The plaintiff contends that his difficulty in seeing was accentuated by the tarpaulin covering the truck, which extended over the light and which was of the same shade as the road. He testified as follows: "Q. Did the lights of the on coming car blind you? A. They did. Q. They blinded you? A. Well to a certain extent, like they blind everybody else. Q. Could you see in front of you with that glare in your face? A. Not directly ahead. Q. You could see nothing directly ahead of you? A. No. Q. What gave you the light by which you did see the truck? A. My own headlights after the last car came by it. Q. Was there any, — was the car or the truck, was it displaying any tail light? A. No, there was no tail light."
We cannot hold as a matter of law that the accident was due to insufficient lights on the plaintiff's car, nor can we say, under the conditions, that in exercising reasonable care he should have stopped. Under the facts adduced, we think the question of contributory negligence was not so clear as to warrant the court in withdrawing it from the jury's consideration.
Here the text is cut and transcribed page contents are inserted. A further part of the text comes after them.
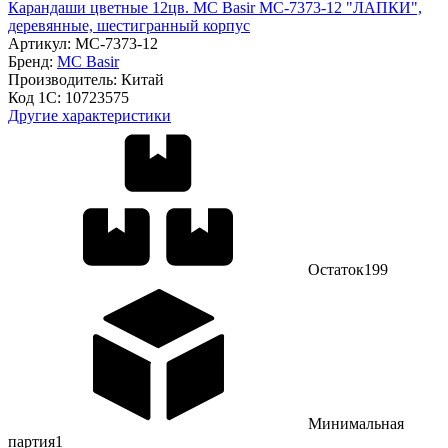
Карандаши цветные 12цв. MC Basir МС-7373-12 "ЛАПКИ",
деревянные, шестигранный корпус
Артикул:
МС-7373-12
Бренд:
MC Basir
Производитель:
Китай
Код 1С:
10723575
Другие характеристики
Остаток
199
Минимальная
партия
1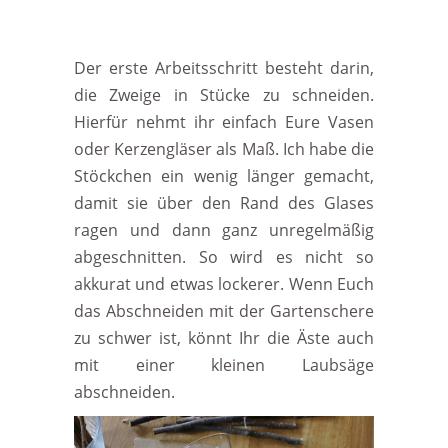
Der erste Arbeitsschritt besteht darin,
die Zweige in Stücke zu schneiden.
Hierfür nehmt ihr einfach Eure Vasen
oder Kerzengläser als Maß. Ich habe die
Stöckchen ein wenig länger gemacht,
damit sie über den Rand des Glases
ragen und dann ganz unregelmäßig
abgeschnitten. So wird es nicht so
akkurat und etwas lockerer. Wenn Euch
das Abschneiden mit der Gartenschere
zu schwer ist, könnt Ihr die Äste auch
mit einer kleinen Laubsäge
abschneiden.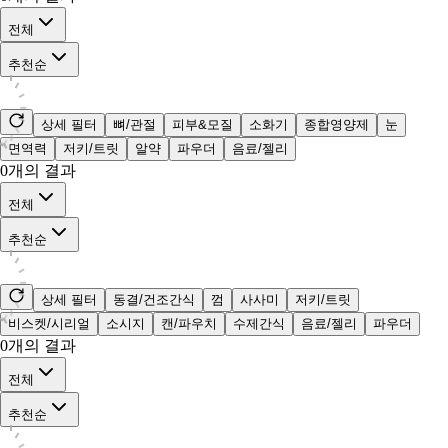
전체
추천순
상세 필터
뼈/관절
피부&모질
소화기
종합영양제
눈
면역력
저키/트릿
알약
파우더
음료/젤리
0
개의 결과
전체
추천순
상세 필터
동결/건조간식
껌
사사미
저키/트릿
비스켓/시리얼
소시지
캔/파우치
수제간식
음료/젤리
파우더
0
개의 결과
전체
추천순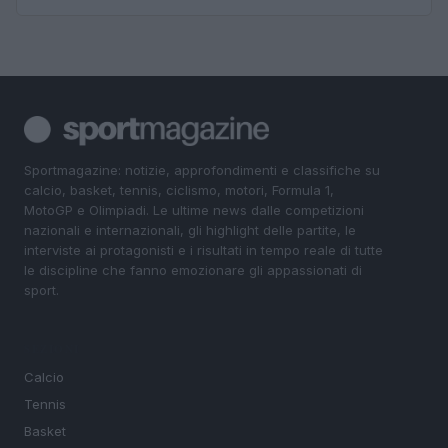
Sportmagazine: notizie, approfondimenti e classifiche su
calcio, basket, tennis, ciclismo, motori, Formula 1,
MotoGP e Olimpiadi. Le ultime news dalle competizioni
nazionali e internazionali, gli highlight delle partite, le
interviste ai protagonisti e i risultati in tempo reale di tutte
le discipline che fanno emozionare gli appassionati di
sport.
SEZIONI
Calcio
Tennis
Basket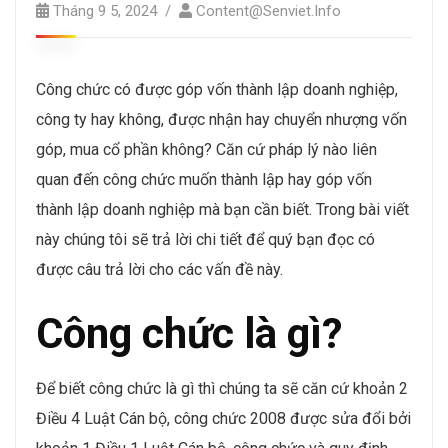
Tháng 9 5, 2024
Content@senviet.info
Công chức có được góp vốn thành lập doanh nghiệp,
công ty hay không, được nhận hay chuyển nhượng vốn
góp, mua cổ phần không? Căn cứ pháp lý nào liên
quan đến công chức muốn thành lập hay góp vốn
thành lập doanh nghiệp mà bạn cần biết. Trong bài viết
này chúng tôi sẽ trả lời chi tiết để quý bạn đọc có
được câu trả lời cho các vấn đề này.
Công chức là gì?
Để biết công chức là gì thì chúng ta sẽ căn cứ khoản 2
Điều 4 Luật Cán bộ, công chức 2008 được sửa đổi bởi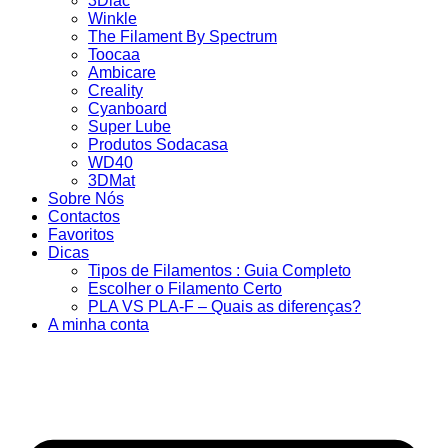
3Dlac
Winkle
The Filament By Spectrum
Toocaa
Ambicare
Creality
Cyanboard
Super Lube
Produtos Sodacasa
WD40
3DMat
Sobre Nós
Contactos
Favoritos
Dicas
Tipos de Filamentos : Guia Completo
Escolher o Filamento Certo
PLA VS PLA-F – Quais as diferenças?
A minha conta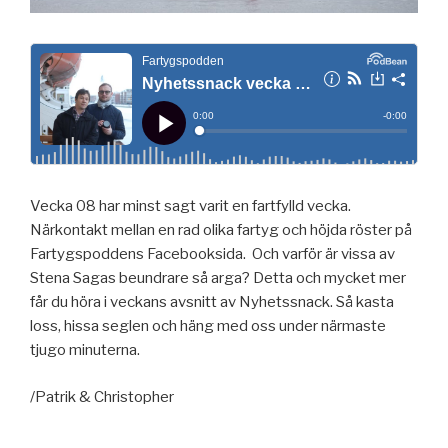
Vecka 08 har minst sagt varit en fartfylld vecka.
Närkontakt mellan en rad olika fartyg och höjda röster på
Fartygspoddens Facebooksida. Och varför är vissa av
Stena Sagas beundrare så arga? Detta och mycket mer
får du höra i veckans avsnitt av Nyhetssnack. Så kasta
loss, hissa seglen och häng med oss under närmaste
tjugo minuterna.
/Patrik & Christopher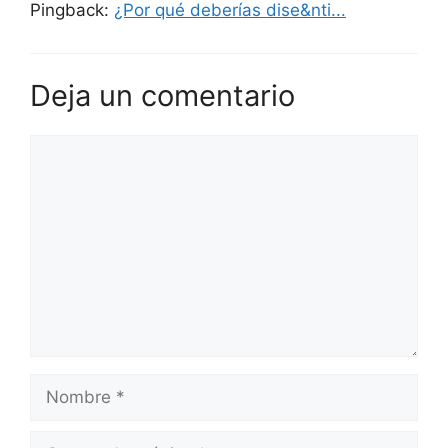
Pingback:
¿Por qué deberías dise&nti...
Deja un comentario
Comentario
Nombre
Correo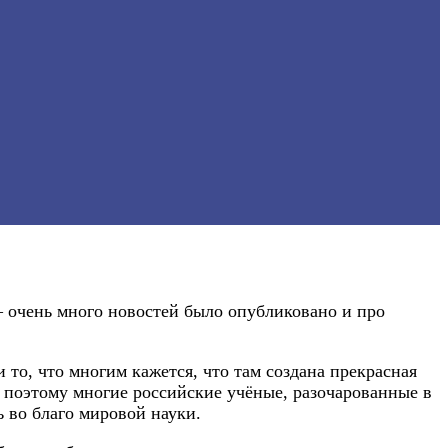
— очень много новостей было опубликовано и про
то, что многим кажется, что там создана прекрасная
 поэтому многие российские учёные, разочарованные в
 во благо мировой науки.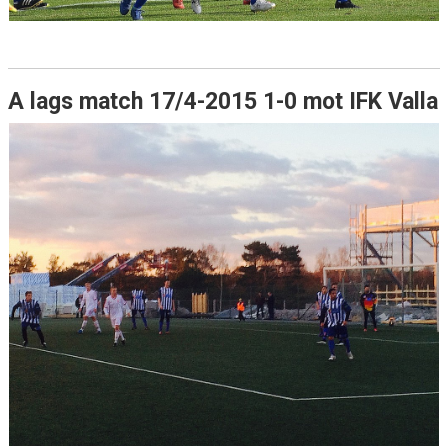
A lags match 17/4-2015 1-0 mot IFK Valla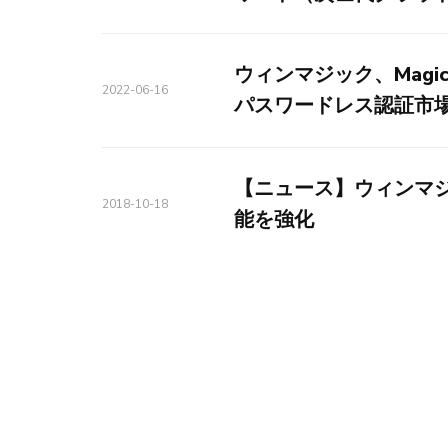
ウィンマジック、Magic
2022-06-16
パスワードレス認証市
【ニュース】ウィンマジック
2018-10-18
能を強化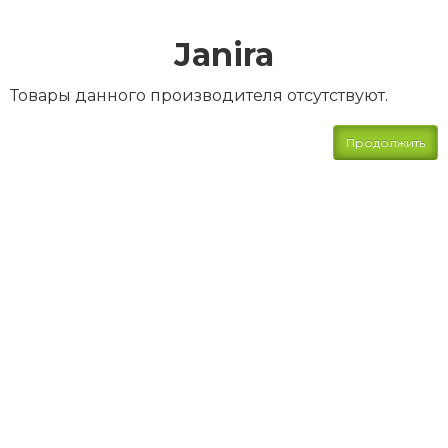
Janira
Товары данного производителя отсутствуют.
Продолжить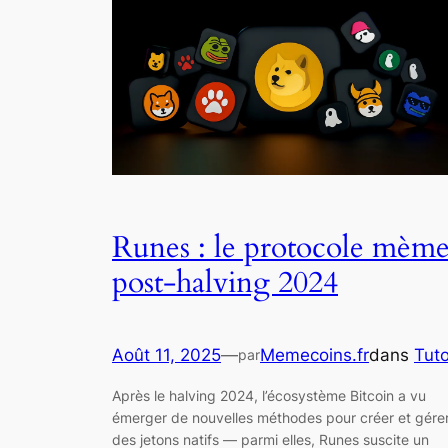
Runes : le protocole mèm
post-halving 2024
Août 11, 2025
—
Memecoins.fr
dans
Tut
par
Après le halving 2024, l’écosystème Bitcoin a vu
émerger de nouvelles méthodes pour créer et gére
des jetons natifs — parmi elles, Runes suscite un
Another complaint is that the court erred in his *Page 275 charge to the jury in not calling more particular attention to the fact that there were three disinterested witnesses who testified that the defendants' tail light was lighted. The judge in his charge fairly reviewed the testimony offered and the theories advanced by both sides. We do not think there is a just complaint that the charge was inadequate or unfair in that respect.
We have examined with care the various assignments of error and find no merit in them. Judgment is affirmed.